● WORK INSTRUCTION
Using the records below, give again exactly the lines from the line that contains "A través de" through the line that contains "de la artesanía tradicional.", both ends included, and only those.

● DATA FOR PROCESSING
Start of Block

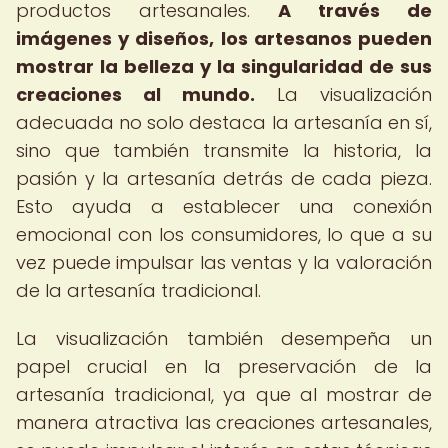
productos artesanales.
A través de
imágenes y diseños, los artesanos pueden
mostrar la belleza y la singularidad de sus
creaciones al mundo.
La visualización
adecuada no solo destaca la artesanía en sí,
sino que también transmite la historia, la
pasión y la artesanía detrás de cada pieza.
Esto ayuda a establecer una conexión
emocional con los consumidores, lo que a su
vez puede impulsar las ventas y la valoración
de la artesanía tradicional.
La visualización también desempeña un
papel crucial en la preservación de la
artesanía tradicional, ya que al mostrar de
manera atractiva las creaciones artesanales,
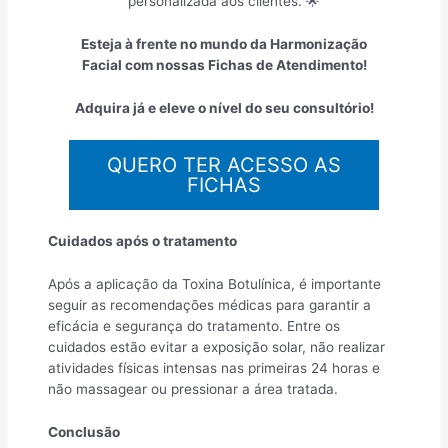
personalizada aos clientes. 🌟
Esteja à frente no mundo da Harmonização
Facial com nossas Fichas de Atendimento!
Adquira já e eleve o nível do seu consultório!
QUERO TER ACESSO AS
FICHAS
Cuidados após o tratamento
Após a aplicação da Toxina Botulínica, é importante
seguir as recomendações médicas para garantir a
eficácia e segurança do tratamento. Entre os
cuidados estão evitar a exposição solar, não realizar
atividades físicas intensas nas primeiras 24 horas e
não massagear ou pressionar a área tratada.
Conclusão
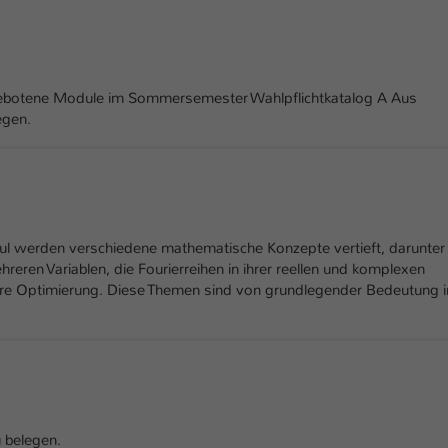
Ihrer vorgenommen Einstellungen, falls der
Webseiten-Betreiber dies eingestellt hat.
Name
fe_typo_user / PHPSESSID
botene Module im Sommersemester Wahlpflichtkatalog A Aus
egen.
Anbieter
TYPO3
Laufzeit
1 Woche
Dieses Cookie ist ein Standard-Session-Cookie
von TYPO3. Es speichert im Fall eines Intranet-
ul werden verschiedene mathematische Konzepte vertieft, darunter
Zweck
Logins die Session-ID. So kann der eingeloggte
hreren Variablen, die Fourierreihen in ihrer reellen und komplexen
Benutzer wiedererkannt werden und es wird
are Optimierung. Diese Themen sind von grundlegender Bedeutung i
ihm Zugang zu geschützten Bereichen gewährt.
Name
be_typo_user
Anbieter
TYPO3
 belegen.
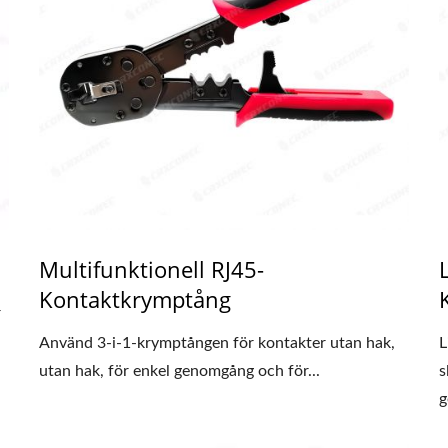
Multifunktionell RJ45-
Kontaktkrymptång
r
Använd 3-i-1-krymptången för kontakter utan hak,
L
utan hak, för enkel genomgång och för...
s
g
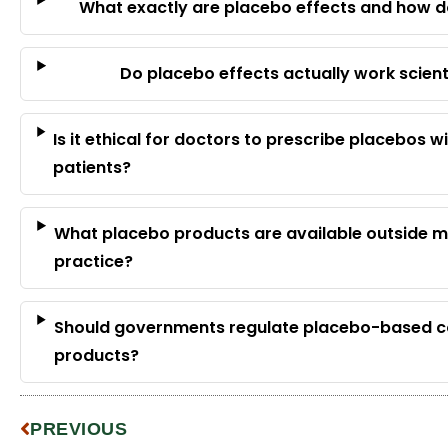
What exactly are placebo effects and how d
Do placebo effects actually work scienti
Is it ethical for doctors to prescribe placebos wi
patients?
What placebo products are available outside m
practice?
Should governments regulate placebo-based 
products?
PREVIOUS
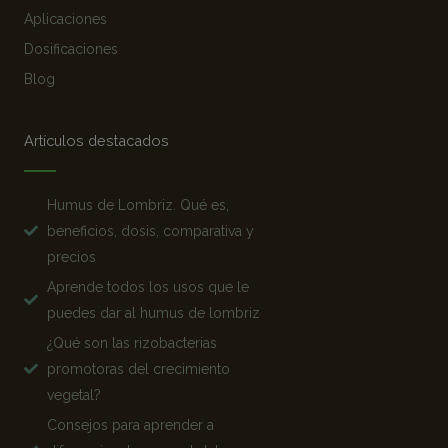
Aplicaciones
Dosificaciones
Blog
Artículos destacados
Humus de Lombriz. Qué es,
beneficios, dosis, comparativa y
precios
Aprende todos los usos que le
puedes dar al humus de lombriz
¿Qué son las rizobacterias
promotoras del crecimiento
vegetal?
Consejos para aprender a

End of Block
Start of Block

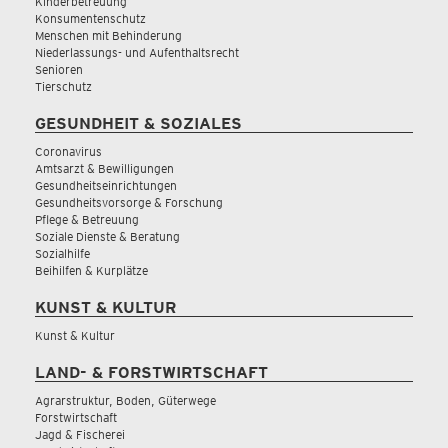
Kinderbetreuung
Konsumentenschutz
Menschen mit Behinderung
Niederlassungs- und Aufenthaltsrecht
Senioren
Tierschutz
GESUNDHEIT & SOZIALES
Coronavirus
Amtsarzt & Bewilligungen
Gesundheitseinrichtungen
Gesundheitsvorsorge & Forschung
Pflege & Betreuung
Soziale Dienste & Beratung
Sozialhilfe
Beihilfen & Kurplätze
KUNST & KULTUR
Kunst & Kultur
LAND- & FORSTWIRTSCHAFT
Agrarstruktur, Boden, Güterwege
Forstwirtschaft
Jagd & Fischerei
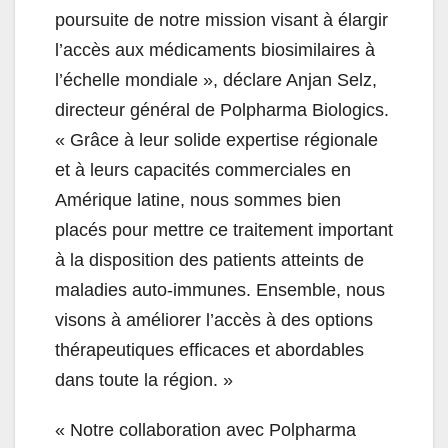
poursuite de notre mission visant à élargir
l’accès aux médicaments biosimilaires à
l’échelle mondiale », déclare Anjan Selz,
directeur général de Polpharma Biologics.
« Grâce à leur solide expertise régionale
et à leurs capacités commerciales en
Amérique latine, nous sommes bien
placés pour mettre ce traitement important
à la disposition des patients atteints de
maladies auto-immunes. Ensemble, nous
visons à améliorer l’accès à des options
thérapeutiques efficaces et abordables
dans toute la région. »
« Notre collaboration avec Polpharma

End of Block

● EXPECTED ANSWER
A través de
imágenes y diseños, los artesanos pueden
mostrar la belleza y la singularidad de sus
creaciones al mundo.
La visualización
adecuada no solo destaca la artesanía en sí,
sino que también transmite la historia, la
pasión y la artesanía detrás de cada pieza.
Esto ayuda a establecer una conexión
emocional con los consumidores, lo que a su
vez puede impulsar las ventas y la valoración
de la artesanía tradicional.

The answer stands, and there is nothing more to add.